«В большинстве районов с весны до осени не выпало ни одного дождя. Бесцветное раскаленное небо; уровень воды в Белой упал так, что во многих местах она показала дно; земля от сухости в трещинах, как в язвах; коня вскачь пусти — ноги переломает; выжженная до черноты придорожная трава…
Тут не оговорка: именно придорожная… Хозяйства северных районов Башкирии подготовленно встретили засуху — и тысячи поливных звеньев с помощью оросительных систем настойчиво сохраняли зеленый лик полей. Многолетние травы дали по два-три укоса. Зерновые посевы не только выстояли под долгим нещадным зноем — в передовых колхозах благодаря высокой культуре земледелия получено с гектара не ниже двадцати центнеров. Значительно меньше, конечно, чем привыкли брать при обычных условиях, но для затянувшегося сухменья — показатель, само собой, достойный. Как, впрочем, и пятнадцать-шестнадцать центнеров, что было рядовым явлением в этих районах.
Зиму поэтому в колхозах встречают обычным деловым спокойствием, разве только обостреннее радуясь каждому обильному снегопаду: пусть истомившаяся землица утолит жажду!
Довелось мне беседовать со стариками. За свой долгий век повидали они всякого — и засуха не первая у них на памяти. Об этой — последней — отзывались чуть ли не пренебрежительно, ударяясь тут же в воспоминания о жутком 1921 годе, когда настрадались и напугались так, что до сих пор те давние картины в дрожь их бросают…»
Он, Тимергали Мирзагитович Мирзагитов, как раз был одним из тех, на кого в ту пору вышел я со своими расспросами, желая сравнить давнее с сегодняшним.

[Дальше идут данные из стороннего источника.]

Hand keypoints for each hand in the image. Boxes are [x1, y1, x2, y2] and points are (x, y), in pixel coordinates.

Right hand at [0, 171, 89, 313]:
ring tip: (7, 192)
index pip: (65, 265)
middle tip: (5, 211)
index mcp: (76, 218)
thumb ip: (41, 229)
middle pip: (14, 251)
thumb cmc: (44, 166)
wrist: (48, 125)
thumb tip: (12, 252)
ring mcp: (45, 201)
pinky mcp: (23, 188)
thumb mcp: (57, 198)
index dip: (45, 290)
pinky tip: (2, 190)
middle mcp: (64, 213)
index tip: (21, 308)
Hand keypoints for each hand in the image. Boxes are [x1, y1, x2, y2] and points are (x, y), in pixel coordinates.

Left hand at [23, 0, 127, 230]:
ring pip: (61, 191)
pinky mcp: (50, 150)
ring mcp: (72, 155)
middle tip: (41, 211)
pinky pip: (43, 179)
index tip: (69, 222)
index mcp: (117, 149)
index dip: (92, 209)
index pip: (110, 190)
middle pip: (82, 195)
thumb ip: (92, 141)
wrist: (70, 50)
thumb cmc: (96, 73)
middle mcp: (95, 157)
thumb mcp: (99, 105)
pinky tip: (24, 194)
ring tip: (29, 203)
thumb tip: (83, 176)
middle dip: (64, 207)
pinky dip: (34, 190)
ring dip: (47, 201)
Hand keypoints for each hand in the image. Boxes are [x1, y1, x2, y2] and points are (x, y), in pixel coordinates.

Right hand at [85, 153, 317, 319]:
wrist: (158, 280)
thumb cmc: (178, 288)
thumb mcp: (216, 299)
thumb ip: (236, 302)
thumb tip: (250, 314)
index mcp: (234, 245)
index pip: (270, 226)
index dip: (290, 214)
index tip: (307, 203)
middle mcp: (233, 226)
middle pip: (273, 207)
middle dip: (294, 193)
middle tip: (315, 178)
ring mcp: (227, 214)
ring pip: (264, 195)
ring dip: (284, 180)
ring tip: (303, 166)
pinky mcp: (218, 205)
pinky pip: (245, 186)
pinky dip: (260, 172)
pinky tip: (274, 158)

Когда, помнится, стал ему доказывать, что эта, последняя засуха по силе превосходила ту, двадцать первого года, он, насупившись, строго сказал мне:
— Ты в двадцать первом не жил. Давай помолчим.
Но — снова вернусь к своему газетному материалу:
«…В разговоре со стариком мне пришлось сослаться на данные ученых: к примеру, если засуху 1921 года принять условно за 100 процентов, то по всем биолого-климатическим показателям минувшая дает цифру в 130 процентов. Достаточно упомянуть, что на три метра (!) вглубь был резко изменен, нарушен естественный биологический режим почвы.
Старик молчал, обдумывая мое сообщение.
Долго молчал.
Наконец упрямо произнес:
— Не верю! Сейчас — в своем ли дому, в магазине, в колхозе — везде хлеба полно. Ешь — не хочу! Разве это засуха, когда мы с хлебом?»
Этими стариковскими словами и заканчивал я очерк, заметив, что в них — «своя святая правда…».